The animal health minister, Ben Bradshaw, said poultry would only be kept indoors if the H5N1 strain of bird flu reached the UK.

"Our contingency plan, which we have had in place for several years, is that we would only order the housing of birds if there was an outbreak in this country. We are certainly thinking about it, and poultry keepers are ready to do it within 24 hours if we give the order.

"But it's worth remembering that the Netherlands and Germany both unnecessarily housed their birds in September last year at great expense, only to later let them out again."

EU agriculture ministers were this afternoon due to debate growing demands for an immediate programme of "preventive vaccination" against bird flu.

The controversial proposal, which risks costing farmers their export markets, is already on the agenda at a separate meeting tomorrow of national bird flu experts from the 25 EU member states.

France requested the move last week, before becoming the seventh EU country affected by the current spread of the virus. The Netherlands, which has previous experience of bird flu, backs the idea.

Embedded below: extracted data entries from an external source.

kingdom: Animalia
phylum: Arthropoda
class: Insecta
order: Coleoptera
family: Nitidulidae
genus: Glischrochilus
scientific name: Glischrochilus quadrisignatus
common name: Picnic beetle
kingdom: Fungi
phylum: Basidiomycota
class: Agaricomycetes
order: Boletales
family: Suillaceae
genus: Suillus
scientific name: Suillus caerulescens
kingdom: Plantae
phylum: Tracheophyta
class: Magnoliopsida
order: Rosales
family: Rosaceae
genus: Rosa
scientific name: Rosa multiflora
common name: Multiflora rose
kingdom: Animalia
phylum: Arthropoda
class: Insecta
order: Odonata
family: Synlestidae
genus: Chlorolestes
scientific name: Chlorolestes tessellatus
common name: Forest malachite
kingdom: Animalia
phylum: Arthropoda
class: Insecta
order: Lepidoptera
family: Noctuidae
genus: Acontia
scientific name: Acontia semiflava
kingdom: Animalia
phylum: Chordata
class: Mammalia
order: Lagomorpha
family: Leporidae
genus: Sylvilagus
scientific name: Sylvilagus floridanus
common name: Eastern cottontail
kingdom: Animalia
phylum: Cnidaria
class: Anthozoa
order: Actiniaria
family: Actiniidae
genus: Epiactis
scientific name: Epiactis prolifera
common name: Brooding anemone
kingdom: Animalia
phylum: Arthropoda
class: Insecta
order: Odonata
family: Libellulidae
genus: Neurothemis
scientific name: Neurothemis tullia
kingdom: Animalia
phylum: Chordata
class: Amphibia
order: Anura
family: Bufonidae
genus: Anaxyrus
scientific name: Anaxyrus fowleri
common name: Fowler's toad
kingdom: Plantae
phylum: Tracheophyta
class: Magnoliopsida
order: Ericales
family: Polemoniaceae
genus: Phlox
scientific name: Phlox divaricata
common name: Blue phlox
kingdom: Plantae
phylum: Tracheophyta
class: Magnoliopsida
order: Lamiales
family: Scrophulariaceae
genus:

European commission officials warned last week that Europe-wide vaccination of poultry may not work.

The same doubts will be voiced by the Defra secretary, Margaret Beckett, at today's talks amid government assurances that the department already has effective countermeasures in place to take effect if and when the deadly H5N1 strain is confirmed in Britain.

"We have nothing against vaccination in principle," a government spokesman said, "but we are not convinced that the scientific knowledge is there to prove it would work."

This afternoon the French health minister, Xavier Bertrand, urged people to stay calm and keep eating poultry. The government had set aside 730m (#500m) to fight the disease, and no farms in the country, Europe's largest poultry producer, had been hit by the virus, he said.

Bosnian officials reported their first cases of bird flu today, in two swans, but said further tests were required to establish whether the birds had died of the H5N1 strain of the virus.

The Malaysian government announced that 40 chickens died last week of H5N1 flu in the first reported cases of the virus in the country in more than a year.

More cases were also reported in India, Egypt and Hungary.